*THE DATA*

━━━━

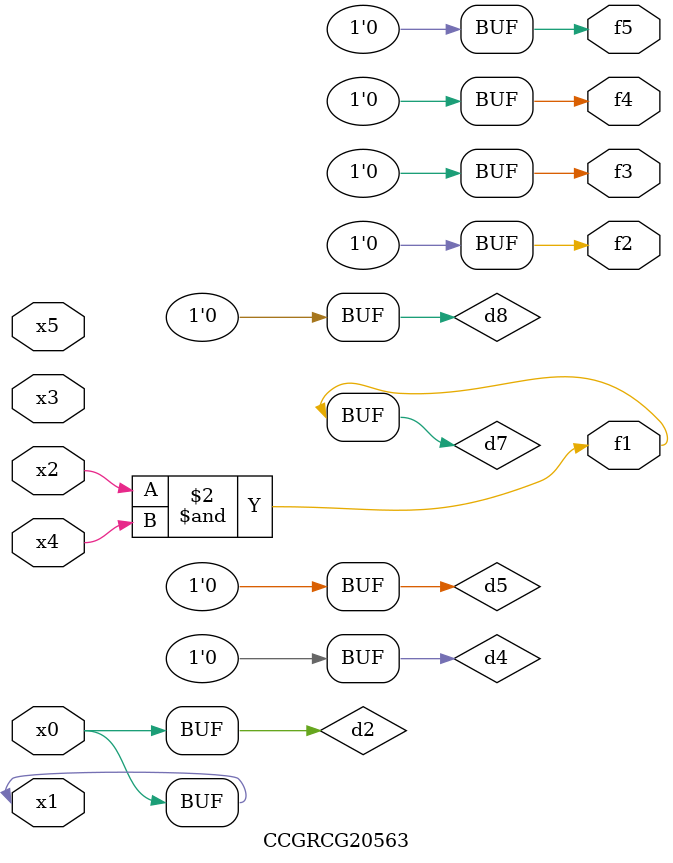
<source format=v>
module CCGRCG20563(
	input x0, x1, x2, x3, x4, x5,
	output f1, f2, f3, f4, f5
);

	wire d1, d2, d3, d4, d5, d6, d7, d8, d9;

	nand (d1, x1);
	buf (d2, x0, x1);
	nand (d3, x2, x4);
	and (d4, d1, d2);
	and (d5, d1, d2);
	nand (d6, d1, d3);
	not (d7, d3);
	xor (d8, d5);
	nor (d9, d5, d6);
	assign f1 = d7;
	assign f2 = d8;
	assign f3 = d8;
	assign f4 = d8;
	assign f5 = d8;
endmodule

</source>
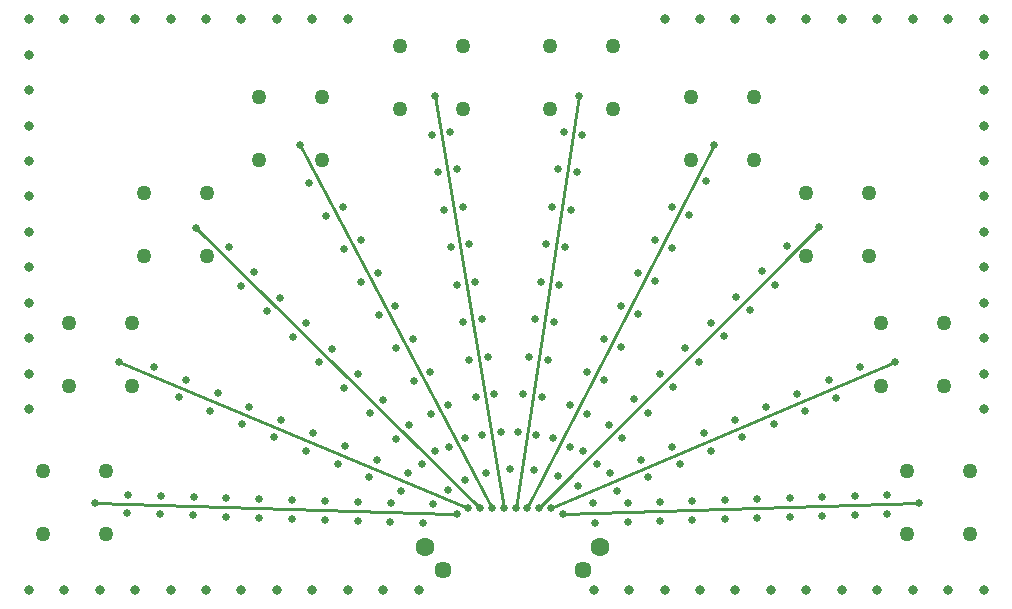
<source format=gbr>
G04 #@! TF.GenerationSoftware,KiCad,Pcbnew,(5.1.5)-3*
G04 #@! TF.CreationDate,2020-01-16T14:49:26-07:00*
G04 #@! TF.ProjectId,Station06,53746174-696f-46e3-9036-2e6b69636164,rev?*
G04 #@! TF.SameCoordinates,Original*
G04 #@! TF.FileFunction,Copper,L2,Inr*
G04 #@! TF.FilePolarity,Positive*
%FSLAX46Y46*%
G04 Gerber Fmt 4.6, Leading zero omitted, Abs format (unit mm)*
G04 Created by KiCad (PCBNEW (5.1.5)-3) date 2020-01-16 14:49:26*
%MOMM*%
%LPD*%
G04 APERTURE LIST*
%ADD10C,1.450000*%
%ADD11C,1.600000*%
%ADD12C,0.635000*%
%ADD13C,1.270000*%
%ADD14C,0.800000*%
%ADD15C,0.250000*%
G04 APERTURE END LIST*
D10*
X134580000Y-100740000D03*
X146420000Y-100740000D03*
D11*
X133105000Y-98740000D03*
X147895000Y-98740000D03*
D12*
X107139740Y-83129120D03*
X136750000Y-95500000D03*
X122481340Y-64770000D03*
X138750000Y-95500000D03*
X105102660Y-95051880D03*
X135750000Y-96010000D03*
X133918960Y-60568840D03*
X139750000Y-95500000D03*
X113690000Y-71790000D03*
X137750000Y-95500000D03*
X174937420Y-95056960D03*
X144750000Y-96000000D03*
X172862240Y-83126580D03*
X143750000Y-95500000D03*
X166480000Y-71660000D03*
X142750000Y-95500000D03*
X157576520Y-64709040D03*
X141750000Y-95500000D03*
X146113500Y-60553600D03*
X140750000Y-95500000D03*
X147290000Y-95040000D03*
X150238000Y-95028000D03*
X152982000Y-94943000D03*
X155727000Y-94857000D03*
X158471000Y-94771000D03*
X161215000Y-94685000D03*
X163960000Y-94600000D03*
X166704000Y-94514000D03*
X169448000Y-94428000D03*
X172193000Y-94342000D03*
X147495000Y-96714000D03*
X150239000Y-96628000D03*
X152983000Y-96543000D03*
X155728000Y-96457000D03*
X158472000Y-96371000D03*
X161216000Y-96285000D03*
X163961000Y-96200000D03*
X166705000Y-96114000D03*
X169449000Y-96028000D03*
X172194000Y-95942000D03*
X169906000Y-83528000D03*
X167259000Y-84652000D03*
X164612000Y-85775000D03*
X161966000Y-86899000D03*
X159319000Y-88022000D03*
X156672000Y-89146000D03*
X154025000Y-90269000D03*
X151378000Y-91393000D03*
X148731000Y-92517000D03*
X146050000Y-93640000D03*
X167884000Y-86125000D03*
X165238000Y-87248000D03*
X162591000Y-88372000D03*
X159944000Y-89495000D03*
X157297000Y-90619000D03*
X154650000Y-91742000D03*
X152003000Y-92866000D03*
X149356000Y-93989000D03*
X153986000Y-69941000D03*
X152547000Y-72740000D03*
X151109000Y-75540000D03*
X149670000Y-78339000D03*
X148232000Y-81138000D03*
X146793000Y-83937000D03*
X145354000Y-86737000D03*
X143916000Y-89536000D03*
X142330000Y-92280000D03*
X155409000Y-70673000D03*
X153970000Y-73472000D03*
X152532000Y-76271000D03*
X151093000Y-79070000D03*
X149655000Y-81869000D03*
X148216000Y-84669000D03*
X146777000Y-87468000D03*
X145339000Y-90267000D03*
X144822000Y-63603000D03*
X144335000Y-66781000D03*
X143849000Y-69959000D03*
X143363000Y-73136000D03*
X142877000Y-76314000D03*
X142390000Y-79491000D03*
X141904000Y-82669000D03*
X141418000Y-85846000D03*
X140932000Y-89024000D03*
X140260000Y-92190000D03*
X146403000Y-63845000D03*
X145917000Y-67023000D03*
X144458000Y-76556000D03*
X144944000Y-73378000D03*
X145431000Y-70201000D03*
X143972000Y-79733000D03*
X143486000Y-82911000D03*
X142999000Y-86088000D03*
X142513000Y-89266000D03*
X133648000Y-63883000D03*
X134179000Y-67058000D03*
X134711000Y-70232000D03*
X135242000Y-73407000D03*
X135773000Y-76582000D03*
X136304000Y-79757000D03*
X136836000Y-82932000D03*
X137367000Y-86107000D03*
X137898000Y-89282000D03*
X138250000Y-92500000D03*
X135226000Y-63619000D03*
X135757000Y-66793000D03*
X136289000Y-69968000D03*
X136820000Y-73143000D03*
X137351000Y-76318000D03*
X137883000Y-79493000D03*
X138414000Y-82668000D03*
X138945000Y-85843000D03*
X139476000Y-89018000D03*
X123248000Y-67931000D03*
X124727000Y-70726000D03*
X126207000Y-73520000D03*
X127686000Y-76314000D03*
X129166000Y-79109000D03*
X130645000Y-81903000D03*
X132125000Y-84697000D03*
X133604000Y-87491000D03*
X135084000Y-90286000D03*
X136480000Y-93070000D03*
X126141000Y-69977000D03*
X127621000Y-72771000D03*
X129100000Y-75566000D03*
X130580000Y-78360000D03*
X132059000Y-81154000D03*
X133539000Y-83948000D03*
X135018000Y-86743000D03*
X136498000Y-89537000D03*
X107866000Y-95924000D03*
X110652000Y-96012000D03*
X113438000Y-96099000D03*
X116224000Y-96187000D03*
X119009000Y-96274000D03*
X121795000Y-96362000D03*
X124581000Y-96449000D03*
X127367000Y-96537000D03*
X130153000Y-96625000D03*
X132939000Y-96712000D03*
X107916000Y-94325000D03*
X110702000Y-94412000D03*
X113488000Y-94500000D03*
X116274000Y-94588000D03*
X119060000Y-94675000D03*
X121846000Y-94763000D03*
X124632000Y-94850000D03*
X127417000Y-94938000D03*
X130203000Y-95025000D03*
X112220000Y-86106000D03*
X114911000Y-87232000D03*
X117602000Y-88357000D03*
X120294000Y-89483000D03*
X122985000Y-90609000D03*
X125676000Y-91735000D03*
X128367000Y-92861000D03*
X131059000Y-93986000D03*
X133750000Y-95112000D03*
X110146000Y-83504000D03*
X115528000Y-85756000D03*
X118220000Y-86881000D03*
X120911000Y-88007000D03*
X123602000Y-89133000D03*
X126294000Y-90259000D03*
X112837000Y-84630000D03*
X128985000Y-91385000D03*
X131676000Y-92510000D03*
X156870000Y-67740000D03*
X117509000Y-76663000D03*
X119696000Y-78820000D03*
X121882000Y-80976000D03*
X124069000Y-83132000D03*
X126255000Y-85288000D03*
X128442000Y-87445000D03*
X130629000Y-89601000D03*
X132815000Y-91757000D03*
X135002000Y-93913000D03*
X116446000Y-73368000D03*
X118633000Y-75524000D03*
X120819000Y-77680000D03*
X123006000Y-79837000D03*
X125192000Y-81993000D03*
X127379000Y-84149000D03*
X129565000Y-86305000D03*
X131752000Y-88462000D03*
X133939000Y-90618000D03*
X161611000Y-75439000D03*
X159453000Y-77605000D03*
X157294000Y-79772000D03*
X155135000Y-81938000D03*
X152977000Y-84104000D03*
X150818000Y-86270000D03*
X148659000Y-88437000D03*
X146501000Y-90603000D03*
X144342000Y-92769000D03*
X162745000Y-76569000D03*
X160586000Y-78735000D03*
X158427000Y-80901000D03*
X156269000Y-83067000D03*
X154110000Y-85234000D03*
X151951000Y-87400000D03*
X147634000Y-91732000D03*
X149793000Y-89566000D03*
X163770000Y-73273000D03*
D13*
X173908000Y-92340000D03*
X171703000Y-79833000D03*
X165353000Y-68834000D03*
X155624000Y-60671000D03*
X143690000Y-56327000D03*
X130990000Y-56327000D03*
X119056000Y-60671000D03*
X109327000Y-68834000D03*
X102977000Y-79833000D03*
X100772000Y-97660000D03*
X106092000Y-97660000D03*
X100772000Y-92340000D03*
X106092000Y-92340000D03*
X108297000Y-79833000D03*
X102977000Y-85153000D03*
X108297000Y-85153000D03*
X114647000Y-68834000D03*
X109327000Y-74154000D03*
X114647000Y-74154000D03*
X124376000Y-60671000D03*
X119056000Y-65991000D03*
X124376000Y-65991000D03*
X136310000Y-56327000D03*
X130990000Y-61647000D03*
X136310000Y-61647000D03*
X149010000Y-56327000D03*
X143690000Y-61647000D03*
X149010000Y-61647000D03*
X160944000Y-60671000D03*
X155624000Y-65991000D03*
X160944000Y-65991000D03*
X170673000Y-68834000D03*
X165353000Y-74154000D03*
X170673000Y-74154000D03*
X177023000Y-79833000D03*
X171703000Y-85153000D03*
X177023000Y-85153000D03*
X179228000Y-92340000D03*
X173908000Y-97660000D03*
X179228000Y-97660000D03*
D14*
X99540000Y-54090000D03*
X102540000Y-54090000D03*
X105540000Y-54090000D03*
X108540000Y-54090000D03*
X111540000Y-54090000D03*
X114540000Y-54090000D03*
X117540000Y-54090000D03*
X120540000Y-54090000D03*
X123540000Y-54090000D03*
X126540000Y-54090000D03*
X99540000Y-57090000D03*
X99540000Y-60090000D03*
X99540000Y-63090000D03*
X99540000Y-66090000D03*
X99540000Y-69090000D03*
X99540000Y-72090000D03*
X99540000Y-75090000D03*
X99540000Y-78090000D03*
X99540000Y-81090000D03*
X99540000Y-84090000D03*
X99540000Y-87090000D03*
X180370000Y-54090000D03*
X180370000Y-57090000D03*
X180370000Y-60090000D03*
X180370000Y-63090000D03*
X180370000Y-66090000D03*
X180370000Y-69090000D03*
X180370000Y-72090000D03*
X180370000Y-75090000D03*
X180370000Y-78090000D03*
X180370000Y-81090000D03*
X180370000Y-84090000D03*
X180370000Y-87090000D03*
X177370000Y-54090000D03*
X174370000Y-54090000D03*
X171370000Y-54090000D03*
X168370000Y-54090000D03*
X165370000Y-54090000D03*
X162370000Y-54090000D03*
X159370000Y-54090000D03*
X156370000Y-54090000D03*
X153370000Y-54090000D03*
X99540000Y-102390000D03*
X102540000Y-102390000D03*
X105540000Y-102390000D03*
X108540000Y-102390000D03*
X111540000Y-102390000D03*
X114540000Y-102390000D03*
X117540000Y-102390000D03*
X120540000Y-102390000D03*
X123540000Y-102390000D03*
X126540000Y-102390000D03*
X129540000Y-102390000D03*
X132540000Y-102390000D03*
X180370000Y-102390000D03*
X177370000Y-102390000D03*
X174370000Y-102390000D03*
X171370000Y-102390000D03*
X168370000Y-102390000D03*
X165370000Y-102390000D03*
X162370000Y-102390000D03*
X159370000Y-102390000D03*
X156370000Y-102390000D03*
X153370000Y-102390000D03*
X150370000Y-102390000D03*
X147370000Y-102390000D03*
D15*
X136750000Y-95500000D02*
X136750000Y-95500000D01*
X136750000Y-95500000D02*
X107139740Y-83129120D01*
X138750000Y-95500000D02*
X138750000Y-95500000D01*
X138750000Y-95500000D02*
X122481340Y-64770000D01*
X135245605Y-95984395D02*
X105102660Y-95051880D01*
X135750000Y-96010000D02*
X135245605Y-95984395D01*
X139750000Y-95500000D02*
X139750000Y-95500000D01*
X139750000Y-95500000D02*
X133918960Y-60568840D01*
X137750000Y-95500000D02*
X137750000Y-95500000D01*
X137750000Y-95500000D02*
X113690000Y-71790000D01*
X144750000Y-96000000D02*
X144750000Y-96000000D01*
X144750000Y-96000000D02*
X174937420Y-95056960D01*
X143750000Y-95500000D02*
X143750000Y-95500000D01*
X143750000Y-95500000D02*
X172862240Y-83126580D01*
X142750000Y-95500000D02*
X142750000Y-95500000D01*
X142750000Y-95500000D02*
X166480000Y-71660000D01*
X141750000Y-95500000D02*
X141750000Y-95500000D01*
X141750000Y-95500000D02*
X157576520Y-64709040D01*
X140750000Y-95500000D02*
X140750000Y-95500000D01*
X140750000Y-95500000D02*
X146113500Y-60553600D01*
M02*

</source>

━━━━

*WHAT THE EXERCISE ASKS*
Please reproduce the listing exactly from its opening line through the line that contains "X164612000Y-85775000D03*", both included, with all pictures omitted.

*EXERCISE OUTPUT*
<source format=v>
module CCGRCG20563(
	input x0, x1, x2, x3, x4, x5,
	output f1, f2, f3, f4, f5
);

	wire d1, d2, d3, d4, d5, d6, d7, d8, d9;

	nand (d1, x1);
	buf (d2, x0, x1);
	nand (d3, x2, x4);
	and (d4, d1, d2);
	and (d5, d1, d2);
	nand (d6, d1, d3);
	not (d7, d3);
	xor (d8, d5);
	nor (d9, d5, d6);
	assign f1 = d7;
	assign f2 = d8;
	assign f3 = d8;
	assign f4 = d8;
	assign f5 = d8;
endmodule

</source>
<source format=gbr>
G04 #@! TF.GenerationSoftware,KiCad,Pcbnew,(5.1.5)-3*
G04 #@! TF.CreationDate,2020-01-16T14:49:26-07:00*
G04 #@! TF.ProjectId,Station06,53746174-696f-46e3-9036-2e6b69636164,rev?*
G04 #@! TF.SameCoordinates,Original*
G04 #@! TF.FileFunction,Copper,L2,Inr*
G04 #@! TF.FilePolarity,Positive*
%FSLAX46Y46*%
G04 Gerber Fmt 4.6, Leading zero omitted, Abs format (unit mm)*
G04 Created by KiCad (PCBNEW (5.1.5)-3) date 2020-01-16 14:49:26*
%MOMM*%
%LPD*%
G04 APERTURE LIST*
%ADD10C,1.450000*%
%ADD11C,1.600000*%
%ADD12C,0.635000*%
%ADD13C,1.270000*%
%ADD14C,0.800000*%
%ADD15C,0.250000*%
G04 APERTURE END LIST*
D10*
X134580000Y-100740000D03*
X146420000Y-100740000D03*
D11*
X133105000Y-98740000D03*
X147895000Y-98740000D03*
D12*
X107139740Y-83129120D03*
X136750000Y-95500000D03*
X122481340Y-64770000D03*
X138750000Y-95500000D03*
X105102660Y-95051880D03*
X135750000Y-96010000D03*
X133918960Y-60568840D03*
X139750000Y-95500000D03*
X113690000Y-71790000D03*
X137750000Y-95500000D03*
X174937420Y-95056960D03*
X144750000Y-96000000D03*
X172862240Y-83126580D03*
X143750000Y-95500000D03*
X166480000Y-71660000D03*
X142750000Y-95500000D03*
X157576520Y-64709040D03*
X141750000Y-95500000D03*
X146113500Y-60553600D03*
X140750000Y-95500000D03*
X147290000Y-95040000D03*
X150238000Y-95028000D03*
X152982000Y-94943000D03*
X155727000Y-94857000D03*
X158471000Y-94771000D03*
X161215000Y-94685000D03*
X163960000Y-94600000D03*
X166704000Y-94514000D03*
X169448000Y-94428000D03*
X172193000Y-94342000D03*
X147495000Y-96714000D03*
X150239000Y-96628000D03*
X152983000Y-96543000D03*
X155728000Y-96457000D03*
X158472000Y-96371000D03*
X161216000Y-96285000D03*
X163961000Y-96200000D03*
X166705000Y-96114000D03*
X169449000Y-96028000D03*
X172194000Y-95942000D03*
X169906000Y-83528000D03*
X167259000Y-84652000D03*
X164612000Y-85775000D03*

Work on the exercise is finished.